Developed alongside our (Lee Kai Chung + Shen Jun) research, The Phantom Archives initiative continuously archives sensuous and perceptual moments. The initiative departs from Lee’s artistic research series Displacement, also derives from our online archive StepBackForward.art that attempts to archive collective status in transitional times since 2020. The Phantom Archives publicises our encounters and ideas of our research to the best of our capacity, invites contributions and collaboration from friends, meanwhile conducts open calls for personal memories, stories and materials, hoping to include plural and reverberating voices. The archival index could be found at phantomarchives.com (designed by Oooo Studio), which will be further developed into dialogues, publications, collective walking tours and a physical project space. The first art book of this archive project, entitled No Misery, was published in 2022.

The phrasing of the Chinese title of The Phantom Archives, ‘虛無鄉’ (literal translation ‘voidness/nothingness’), is inspired by the Chinese translation of News From Nowhere (William Morris, 1890)[1], published by Shanghai Water Foam Bookstore in 1930. The original novel came out as a serial fiction on newspaper, gradually contouring a Utopian speculation from afar. From our perspective, this act of sending messages from nowhere makes faint noises of hope on the plane interface ought for the truth’. We borrow this phrase as a reminder of our initiative and mission.

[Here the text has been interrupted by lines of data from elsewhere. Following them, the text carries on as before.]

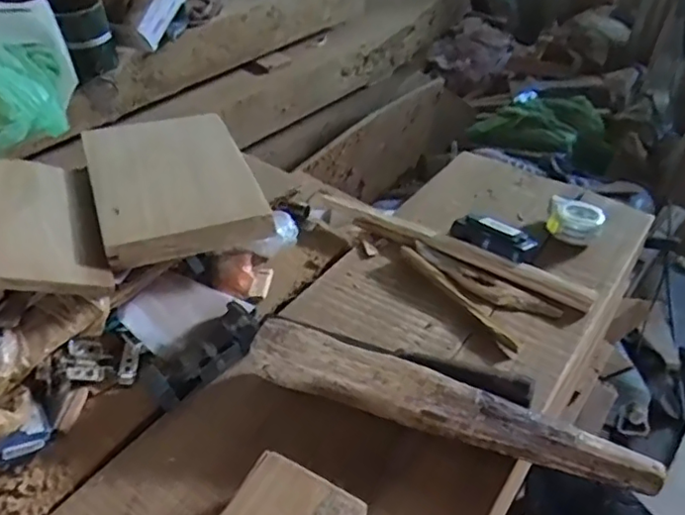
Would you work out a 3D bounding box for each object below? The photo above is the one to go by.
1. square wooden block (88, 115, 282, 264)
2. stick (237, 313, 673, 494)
[{"bbox_3d":[-0.213,-0.100,0.742,0.190,0.039,0.282,-17,43,-17],"label":"square wooden block"},{"bbox_3d":[0.092,0.138,0.545,0.376,0.054,0.050,14,43,17],"label":"stick"}]

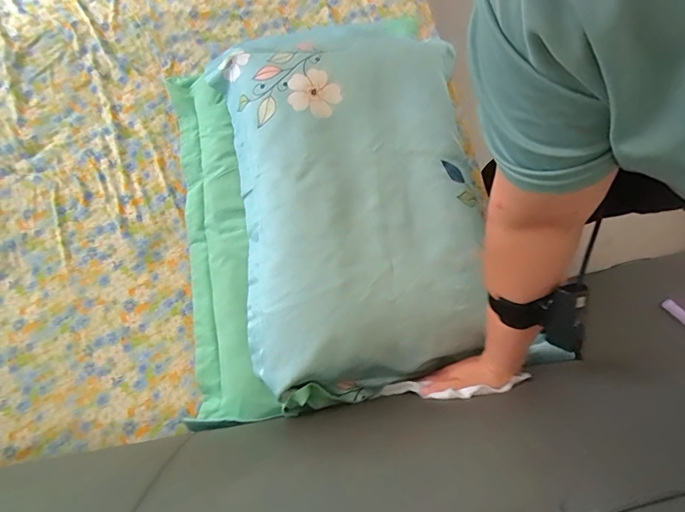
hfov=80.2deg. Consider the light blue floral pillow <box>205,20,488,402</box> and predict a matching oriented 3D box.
[{"bbox_3d":[0.025,-0.096,0.624,0.383,0.073,0.568,-10,76,-8],"label":"light blue floral pillow"}]

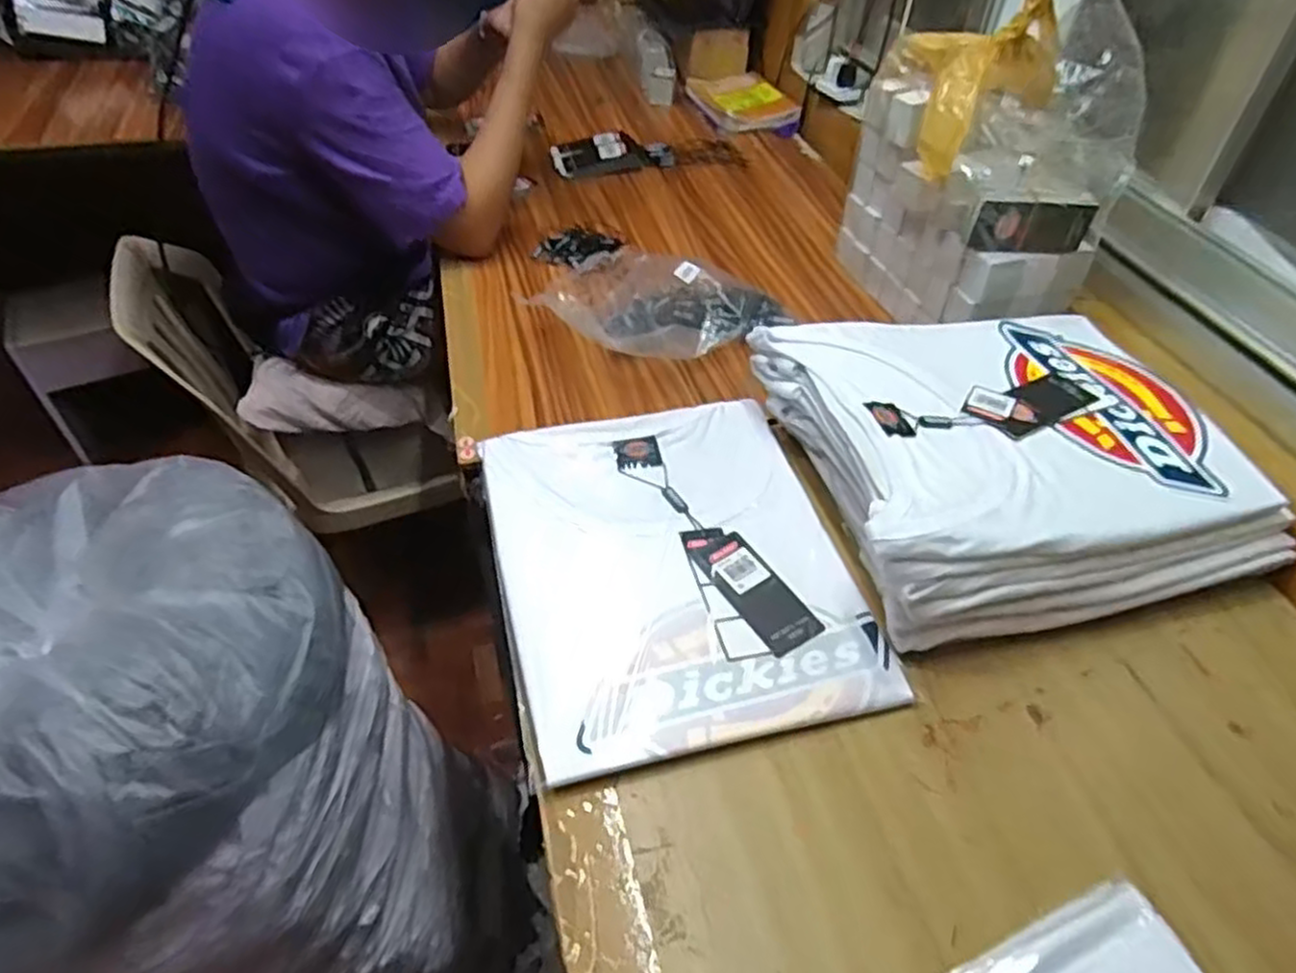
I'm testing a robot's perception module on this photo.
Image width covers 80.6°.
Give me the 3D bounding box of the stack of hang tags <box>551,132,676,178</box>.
[{"bbox_3d":[-0.055,-0.518,1.185,0.182,0.026,0.076,-8,47,-11],"label":"stack of hang tags"}]

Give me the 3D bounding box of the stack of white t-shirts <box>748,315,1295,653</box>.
[{"bbox_3d":[0.296,-0.028,0.643,0.344,0.112,0.284,-11,47,-13],"label":"stack of white t-shirts"}]

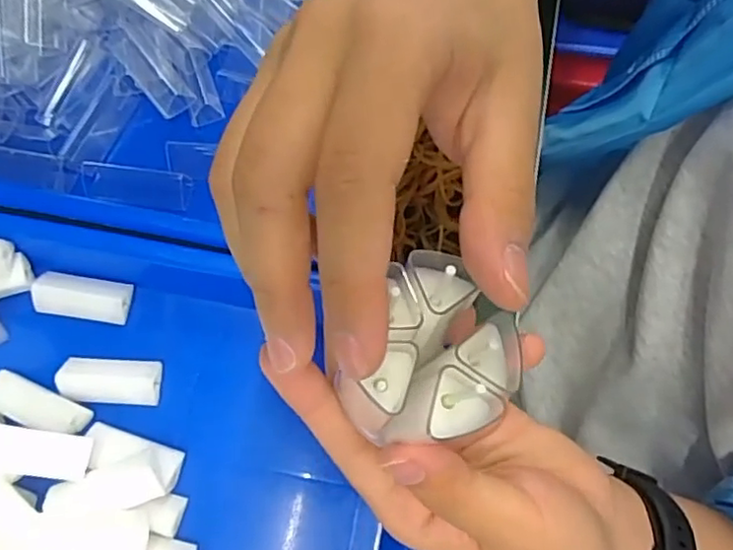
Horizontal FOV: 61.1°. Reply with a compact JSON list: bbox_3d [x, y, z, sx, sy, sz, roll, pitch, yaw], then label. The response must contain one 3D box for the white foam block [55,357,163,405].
[{"bbox_3d":[-0.123,0.050,0.299,0.045,0.013,0.022,3,72,1],"label":"white foam block"}]

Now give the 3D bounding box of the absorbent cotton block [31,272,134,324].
[{"bbox_3d":[-0.144,0.010,0.313,0.046,0.011,0.021,8,72,2],"label":"absorbent cotton block"}]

Looking into the negative space of ‘historical truth’ and ‘professional archive’, The Phantom Archives pursues alternatives for the unarchivable and lived experiences, as our response to the sophisticated politics behind archive, history and publicness that are always our concern. Given the pattern of our work and life-living, The Phantom Archives is an ever-transiting, fragmented and archiving detour process, navigating the unspeakable histories and realities, the unsettled emotions and memories. Through researching, fieldwork, fictionalising, collaboration and open calls, we endeavour to give hints on perspectives in the interstices of institutional archive – performative memories, ambiguous narratives, identities in transition and entangled affect. We seek for an oblique path to the void of histories, letting go of polarisation between professional and amateur, objective and subjective, factual and fictional. In this sense, we expect the initiative creates its site of multi-temporalities intersecting past and present, here and there, whereby multiple possibilities reveal themselves. The perspective of The Phantom Archives also shifts from definitive ‘archive’ towards the processual ‘archiving’ as open, embodied movements. It concerns how abandoned lives in their own realities would find some sense of direction through seemingly soundless and powerless gestures.

 


 

[1] William Morris, News From Nowhere (虚无乡消息), trans. Lin Weiyin (Shanghai: Water Foam Bookshop, 1930).